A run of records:
**********

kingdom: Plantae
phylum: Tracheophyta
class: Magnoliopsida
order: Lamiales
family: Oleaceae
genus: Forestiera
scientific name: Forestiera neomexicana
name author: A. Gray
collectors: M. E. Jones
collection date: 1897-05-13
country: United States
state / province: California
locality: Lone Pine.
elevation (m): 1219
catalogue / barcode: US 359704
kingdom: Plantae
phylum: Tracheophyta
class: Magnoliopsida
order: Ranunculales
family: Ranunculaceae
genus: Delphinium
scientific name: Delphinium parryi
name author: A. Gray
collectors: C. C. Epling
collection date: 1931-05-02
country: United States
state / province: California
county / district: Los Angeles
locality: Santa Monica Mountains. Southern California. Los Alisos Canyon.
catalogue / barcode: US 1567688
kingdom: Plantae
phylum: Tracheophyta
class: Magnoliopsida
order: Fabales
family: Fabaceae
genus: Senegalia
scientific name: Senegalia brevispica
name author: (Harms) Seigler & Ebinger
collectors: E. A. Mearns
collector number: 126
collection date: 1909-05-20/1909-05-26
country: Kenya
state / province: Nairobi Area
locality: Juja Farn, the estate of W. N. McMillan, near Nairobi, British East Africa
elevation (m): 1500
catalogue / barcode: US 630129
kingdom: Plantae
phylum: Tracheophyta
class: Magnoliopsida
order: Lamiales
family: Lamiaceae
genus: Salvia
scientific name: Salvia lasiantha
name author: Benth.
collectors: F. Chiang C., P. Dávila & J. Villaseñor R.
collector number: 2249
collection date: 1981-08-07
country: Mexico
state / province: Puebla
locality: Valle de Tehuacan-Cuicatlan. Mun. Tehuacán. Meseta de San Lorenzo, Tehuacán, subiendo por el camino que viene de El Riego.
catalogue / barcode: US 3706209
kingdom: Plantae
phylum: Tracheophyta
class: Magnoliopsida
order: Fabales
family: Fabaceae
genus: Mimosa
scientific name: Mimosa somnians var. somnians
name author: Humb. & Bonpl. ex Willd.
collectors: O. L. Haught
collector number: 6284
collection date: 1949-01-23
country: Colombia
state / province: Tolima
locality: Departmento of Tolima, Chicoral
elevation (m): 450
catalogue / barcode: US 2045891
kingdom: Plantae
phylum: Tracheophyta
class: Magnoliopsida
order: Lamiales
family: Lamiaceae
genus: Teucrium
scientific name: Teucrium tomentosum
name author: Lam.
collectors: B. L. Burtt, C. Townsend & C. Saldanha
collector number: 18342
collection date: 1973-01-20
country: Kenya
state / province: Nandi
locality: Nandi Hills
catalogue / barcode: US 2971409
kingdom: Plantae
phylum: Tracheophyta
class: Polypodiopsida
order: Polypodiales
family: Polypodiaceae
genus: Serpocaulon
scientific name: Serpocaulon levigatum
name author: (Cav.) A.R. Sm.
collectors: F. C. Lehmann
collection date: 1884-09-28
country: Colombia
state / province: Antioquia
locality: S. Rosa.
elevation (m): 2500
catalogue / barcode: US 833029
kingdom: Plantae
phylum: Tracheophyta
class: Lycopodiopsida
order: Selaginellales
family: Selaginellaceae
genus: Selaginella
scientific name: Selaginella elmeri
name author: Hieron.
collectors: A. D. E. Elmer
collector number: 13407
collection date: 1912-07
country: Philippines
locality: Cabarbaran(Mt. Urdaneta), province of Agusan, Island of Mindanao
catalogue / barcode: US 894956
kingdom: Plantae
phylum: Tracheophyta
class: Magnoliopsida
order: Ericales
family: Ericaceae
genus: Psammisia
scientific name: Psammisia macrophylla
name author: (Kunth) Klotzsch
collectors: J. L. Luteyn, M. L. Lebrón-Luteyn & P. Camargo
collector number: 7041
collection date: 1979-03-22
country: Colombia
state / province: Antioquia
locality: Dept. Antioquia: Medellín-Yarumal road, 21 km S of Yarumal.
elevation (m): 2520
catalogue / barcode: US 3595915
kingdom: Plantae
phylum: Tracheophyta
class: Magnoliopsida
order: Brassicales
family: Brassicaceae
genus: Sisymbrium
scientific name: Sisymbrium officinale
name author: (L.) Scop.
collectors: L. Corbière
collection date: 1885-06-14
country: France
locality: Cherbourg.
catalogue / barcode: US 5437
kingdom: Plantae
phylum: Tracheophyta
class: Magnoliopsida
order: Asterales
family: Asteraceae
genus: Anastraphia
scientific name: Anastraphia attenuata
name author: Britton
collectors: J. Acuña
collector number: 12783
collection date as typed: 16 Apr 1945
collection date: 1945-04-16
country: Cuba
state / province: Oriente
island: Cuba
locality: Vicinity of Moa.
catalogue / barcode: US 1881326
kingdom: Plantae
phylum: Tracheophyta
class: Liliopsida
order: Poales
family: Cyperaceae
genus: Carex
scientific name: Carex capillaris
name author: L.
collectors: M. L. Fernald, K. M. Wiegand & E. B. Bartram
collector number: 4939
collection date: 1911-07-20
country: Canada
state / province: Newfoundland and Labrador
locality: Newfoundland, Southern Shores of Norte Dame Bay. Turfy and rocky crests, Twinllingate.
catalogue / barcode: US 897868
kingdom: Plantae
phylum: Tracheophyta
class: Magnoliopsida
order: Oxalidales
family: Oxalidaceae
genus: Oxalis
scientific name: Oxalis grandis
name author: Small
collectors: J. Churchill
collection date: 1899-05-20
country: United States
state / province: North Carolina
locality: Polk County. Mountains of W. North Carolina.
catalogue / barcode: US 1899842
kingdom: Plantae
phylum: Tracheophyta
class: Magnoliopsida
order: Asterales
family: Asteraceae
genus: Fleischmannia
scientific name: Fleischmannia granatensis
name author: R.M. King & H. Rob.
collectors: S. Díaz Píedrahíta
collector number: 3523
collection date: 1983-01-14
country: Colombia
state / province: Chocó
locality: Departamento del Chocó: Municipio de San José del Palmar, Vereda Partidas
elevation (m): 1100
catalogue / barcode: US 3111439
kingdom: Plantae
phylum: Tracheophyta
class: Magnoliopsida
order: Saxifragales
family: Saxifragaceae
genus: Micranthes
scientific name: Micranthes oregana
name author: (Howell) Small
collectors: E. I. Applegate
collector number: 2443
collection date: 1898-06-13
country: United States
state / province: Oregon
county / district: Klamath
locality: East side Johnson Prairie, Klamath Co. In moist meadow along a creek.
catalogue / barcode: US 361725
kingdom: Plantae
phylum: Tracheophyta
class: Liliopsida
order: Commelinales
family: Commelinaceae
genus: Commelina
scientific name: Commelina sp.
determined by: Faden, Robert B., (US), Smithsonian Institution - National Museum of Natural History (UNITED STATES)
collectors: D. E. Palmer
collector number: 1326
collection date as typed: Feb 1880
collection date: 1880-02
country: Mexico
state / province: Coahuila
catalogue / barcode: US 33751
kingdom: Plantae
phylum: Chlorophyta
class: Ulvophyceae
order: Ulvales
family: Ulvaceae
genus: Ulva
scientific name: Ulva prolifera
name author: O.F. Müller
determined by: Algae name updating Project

**********

WHAT YOU WILL DO:
Return all of the lines above with every character unchanged.

EXERCISE ANSWER:
kingdom: Plantae
phylum: Tracheophyta
class: Magnoliopsida
order: Lamiales
family: Oleaceae
genus: Forestiera
scientific name: Forestiera neomexicana
name author: A. Gray
collectors: M. E. Jones
collection date: 1897-05-13
country: United States
state / province: California
locality: Lone Pine.
elevation (m): 1219
catalogue / barcode: US 359704
kingdom: Plantae
phylum: Tracheophyta
class: Magnoliopsida
order: Ranunculales
family: Ranunculaceae
genus: Delphinium
scientific name: Delphinium parryi
name author: A. Gray
collectors: C. C. Epling
collection date: 1931-05-02
country: United States
state / province: California
county / district: Los Angeles
locality: Santa Monica Mountains. Southern California. Los Alisos Canyon.
catalogue / barcode: US 1567688
kingdom: Plantae
phylum: Tracheophyta
class: Magnoliopsida
order: Fabales
family: Fabaceae
genus: Senegalia
scientific name: Senegalia brevispica
name author: (Harms) Seigler & Ebinger
collectors: E. A. Mearns
collector number: 126
collection date: 1909-05-20/1909-05-26
country: Kenya
state / province: Nairobi Area
locality: Juja Farn, the estate of W. N. McMillan, near Nairobi, British East Africa
elevation (m): 1500
catalogue / barcode: US 630129
kingdom: Plantae
phylum: Tracheophyta
class: Magnoliopsida
order: Lamiales
family: Lamiaceae
genus: Salvia
scientific name: Salvia lasiantha
name author: Benth.
collectors: F. Chiang C., P. Dávila & J. Villaseñor R.
collector number: 2249
collection date: 1981-08-07
country: Mexico
state / province: Puebla
locality: Valle de Tehuacan-Cuicatlan. Mun. Tehuacán. Meseta de San Lorenzo, Tehuacán, subiendo por el camino que viene de El Riego.
catalogue / barcode: US 3706209
kingdom: Plantae
phylum: Tracheophyta
class: Magnoliopsida
order: Fabales
family: Fabaceae
genus: Mimosa
scientific name: Mimosa somnians var. somnians
name author: Humb. & Bonpl. ex Willd.
collectors: O. L. Haught
collector number: 6284
collection date: 1949-01-23
country: Colombia
state / province: Tolima
locality: Departmento of Tolima, Chicoral
elevation (m): 450
catalogue / barcode: US 2045891
kingdom: Plantae
phylum: Tracheophyta
class: Magnoliopsida
order: Lamiales
family: Lamiaceae
genus: Teucrium
scientific name: Teucrium tomentosum
name author: Lam.
collectors: B. L. Burtt, C. Townsend & C. Saldanha
collector number: 18342
collection date: 1973-01-20
country: Kenya
state / province: Nandi
locality: Nandi Hills
catalogue / barcode: US 2971409
kingdom: Plantae
phylum: Tracheophyta
class: Polypodiopsida
order: Polypodiales
family: Polypodiaceae
genus: Serpocaulon
scientific name: Serpocaulon levigatum
name author: (Cav.) A.R. Sm.
collectors: F. C. Lehmann
collection date: 1884-09-28
country: Colombia
state / province: Antioquia
locality: S. Rosa.
elevation (m): 2500
catalogue / barcode: US 833029
kingdom: Plantae
phylum: Tracheophyta
class: Lycopodiopsida
order: Selaginellales
family: Selaginellaceae
genus: Selaginella
scientific name: Selaginella elmeri
name author: Hieron.
collectors: A. D. E. Elmer
collector number: 13407
collection date: 1912-07
country: Philippines
locality: Cabarbaran(Mt. Urdaneta), province of Agusan, Island of Mindanao
catalogue / barcode: US 894956
kingdom: Plantae
phylum: Tracheophyta
class: Magnoliopsida
order: Ericales
family: Ericaceae
genus: Psammisia
scientific name: Psammisia macrophylla
name author: (Kunth) Klotzsch
collectors: J. L. Luteyn, M. L. Lebrón-Luteyn & P. Camargo
collector number: 7041
collection date: 1979-03-22
country: Colombia
state / province: Antioquia
locality: Dept. Antioquia: Medellín-Yarumal road, 21 km S of Yarumal.
elevation (m): 2520
catalogue / barcode: US 3595915
kingdom: Plantae
phylum: Tracheophyta
class: Magnoliopsida
order: Brassicales
family: Brassicaceae
genus: Sisymbrium
scientific name: Sisymbrium officinale
name author: (L.) Scop.
collectors: L. Corbière
collection date: 1885-06-14
country: France
locality: Cherbourg.
catalogue / barcode: US 5437
kingdom: Plantae
phylum: Tracheophyta
class: Magnoliopsida
order: Asterales
family: Asteraceae
genus: Anastraphia
scientific name: Anastraphia attenuata
name author: Britton
collectors: J. Acuña
collector number: 12783
collection date as typed: 16 Apr 1945
collection date: 1945-04-16
country: Cuba
state / province: Oriente
island: Cuba
locality: Vicinity of Moa.
catalogue / barcode: US 1881326
kingdom: Plantae
phylum: Tracheophyta
class: Liliopsida
order: Poales
family: Cyperaceae
genus: Carex
scientific name: Carex capillaris
name author: L.
collectors: M. L. Fernald, K. M. Wiegand & E. B. Bartram
collector number: 4939
collection date: 1911-07-20
country: Canada
state / province: Newfoundland and Labrador
locality: Newfoundland, Southern Shores of Norte Dame Bay. Turfy and rocky crests, Twinllingate.
catalogue / barcode: US 897868
kingdom: Plantae
phylum: Tracheophyta
class: Magnoliopsida
order: Oxalidales
family: Oxalidaceae
genus: Oxalis
scientific name: Oxalis grandis
name author: Small
collectors: J. Churchill
collection date: 1899-05-20
country: United States
state / province: North Carolina
locality: Polk County. Mountains of W. North Carolina.
catalogue / barcode: US 1899842
kingdom: Plantae
phylum: Tracheophyta
class: Magnoliopsida
order: Asterales
family: Asteraceae
genus: Fleischmannia
scientific name: Fleischmannia granatensis
name author: R.M. King & H. Rob.
collectors: S. Díaz Píedrahíta
collector number: 3523
collection date: 1983-01-14
country: Colombia
state / province: Chocó
locality: Departamento del Chocó: Municipio de San José del Palmar, Vereda Partidas
elevation (m): 1100
catalogue / barcode: US 3111439
kingdom: Plantae
phylum: Tracheophyta
class: Magnoliopsida
order: Saxifragales
family: Saxifragaceae
genus: Micranthes
scientific name: Micranthes oregana
name author: (Howell) Small
collectors: E. I. Applegate
collector number: 2443
collection date: 1898-06-13
country: United States
state / province: Oregon
county / district: Klamath
locality: East side Johnson Prairie, Klamath Co. In moist meadow along a creek.
catalogue / barcode: US 361725
kingdom: Plantae
phylum: Tracheophyta
class: Liliopsida
order: Commelinales
family: Commelinaceae
genus: Commelina
scientific name: Commelina sp.
determined by: Faden, Robert B., (US), Smithsonian Institution - National Museum of Natural History (UNITED STATES)
collectors: D. E. Palmer
collector number: 1326
collection date as typed: Feb 1880
collection date: 1880-02
country: Mexico
state / province: Coahuila
catalogue / barcode: US 33751
kingdom: Plantae
phylum: Chlorophyta
class: Ulvophyceae
order: Ulvales
family: Ulvaceae
genus: Ulva
scientific name: Ulva prolifera
name author: O.F. Müller
determined by: Algae name updating Project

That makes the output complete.